Я уже говорил выше, что по поводу завещания Уильяма Шакспера и «второй по качеству кровати с принадлежностями» разные авторы на разных языках в разное время писали всякое, но чтобы так проникновенно…
Памятник джентльмену с покатыми плечами и культурология гениальности
Не остался без «обороны» и стратфордский памятник в церкви Св. Троицы в связи с тем, что антишекспиристы «любят изображать Шекспира в качестве «колбасника» (их подлинное выражение), криводушно принимают за «портрет» гения сильно подновлённый в XVIII веке неумелым мастером бюст Шекспира». Увы, если бы академик внимательно прочитал хотя бы рецензируемую книгу, он бы знал, что «портретом колбасника» стратфордский бюст назвал не какой-то «криводушный антишекспирист», а один из крупнейших английских шекспироведов XX века, непоколебимый стратфордианец Джон Довер Уилсон! Н.Б. пишет, что старый бюст «изображал Шекспира в анфас, джентльменом с покатыми плечами», и заключает: «Осмеиваемый антишекспиристами подновлённый бюст, если он и был бы похож на плечистого, самодовольного колбасника, не имеет отношения к анализу характера Шекспира». Не будем пытаться отыскать какой-то смысл в этом утверждении, но как не отметить, что старый вариант памятника (тот самый, который «с покатыми плечами») другой крупнейший шекспировед XX века С. Шенбаум назвал «портретом унылого портного». Полагаю, оба покойных профессора при жизни сильно удивились бы, услышав, что российский академик окрестил их «антишекспиристами»...

Записи набора данных:
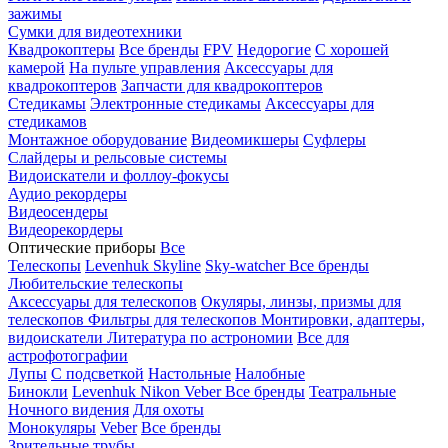
зажимы
Сумки для видеотехники
Квадрокоптеры
Все бренды
FPV
Недорогие
С хорошей
камерой
На пульте управления
Аксессуары для
квадрокоптеров
Запчасти для квадрокоптеров
Стедикамы
Электронные стедикамы
Аксессуары для
стедикамов
Монтажное оборудование
Видеомикшеры
Суфлеры
Слайдеры и рельсовые системы
Видоискатели и фоллоу-фокусы
Аудио рекордеры
Видеосендеры
Видеорекордеры
Оптические приборы
Все
Телескопы
Levenhuk Skyline
Sky-watcher
Все бренды
Любительские телескопы
Аксессуары для телескопов
Окуляры, линзы, призмы для
телескопов
Фильтры для телескопов
Монтировки, адаптеры,
видоискатели
Литература по астрономии
Все для
астрофотографии
Лупы
С подсветкой
Настольные
Налобные
Бинокли
Levenhuk
Nikon
Veber
Все бренды
Театральные
Ночного видения
Для охоты
Монокуляры
Veber
Все бренды
Зрительные трубы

Задание A: Переименуйте «Все бренды» в «Все производители» во всех записях выше и приведите их строки целиком, больше ничего не меняя. Изображения в ответ не включайте.
Задание B: Продолжите текст о стратфордском памятнике Шекспиру с того места, на котором он заканчивается.

Ответ на задание A:
зажимы
Сумки для видеотехники
Квадрокоптеры
Все производители
FPV
Недорогие
С хорошей
камерой
На пульте управления
Аксессуары для
квадрокоптеров
Запчасти для квадрокоптеров
Стедикамы
Электронные стедикамы
Аксессуары для
стедикамов
Монтажное оборудование
Видеомикшеры
Суфлеры
Слайдеры и рельсовые системы
Видоискатели и фоллоу-фокусы
Аудио рекордеры
Видеосендеры
Видеорекордеры
Оптические приборы
Все
Телескопы
Levenhuk Skyline
Sky-watcher
Все производители
Любительские телескопы
Аксессуары для телескопов
Окуляры, линзы, призмы для
телескопов
Фильтры для телескопов
Монтировки, адаптеры,
видоискатели
Литература по астрономии
Все для
астрофотографии
Лупы
С подсветкой
Настольные
Налобные
Бинокли
Levenhuk
Nikon
Veber
Все производители
Театральные
Ночного видения
Для охоты
Монокуляры
Veber
Все производители
Зрительные трубы

Ответ на задание B:
Но Н.Б. уже взялся за тех «врагов Шекспира», которые «высмеивают изображение у бюста Шекспира пера и книги, размещённых, как говорят исследователи, на каком-то мешке, причём, по-видимому, с деньгами. Мешок ведь был и на старом бюсте…» Попробуем, как это ни трудно, разобраться, о чём говорит здесь наш оппонент, ссылаясь на неких неведомых исследователей. В старом варианте памятника «джентльмен с покатыми плечами» прижимал к животу большой бесформенный мешок, набитый то ли шерстью (так считает большинство шекспироведов), то ли золотом, вероятно, символизирующий богатство. Конечно, окончательно установить, что именно означал этот мешок и что думали тогдашние стратфордцы о его содержимом, вряд ли удастся, поэтому оставим сей вопрос открытым. Но на теперешнем памятнике мешка вообще нет; вместо него — аккуратно положена красивая плоская подушечка с кистями. На подушечке — лист бумаги, который изображённый на памятнике человек придерживает левой рукой, в правой руке у него — перо. Никакой книги на стратфордском памятнике нет и никогда не было, и диву даёшься, откуда она могла появиться в воображении академика: ведь он не только видел изображение памятника, но и производил на нём какие-то не совсем понятные измерения!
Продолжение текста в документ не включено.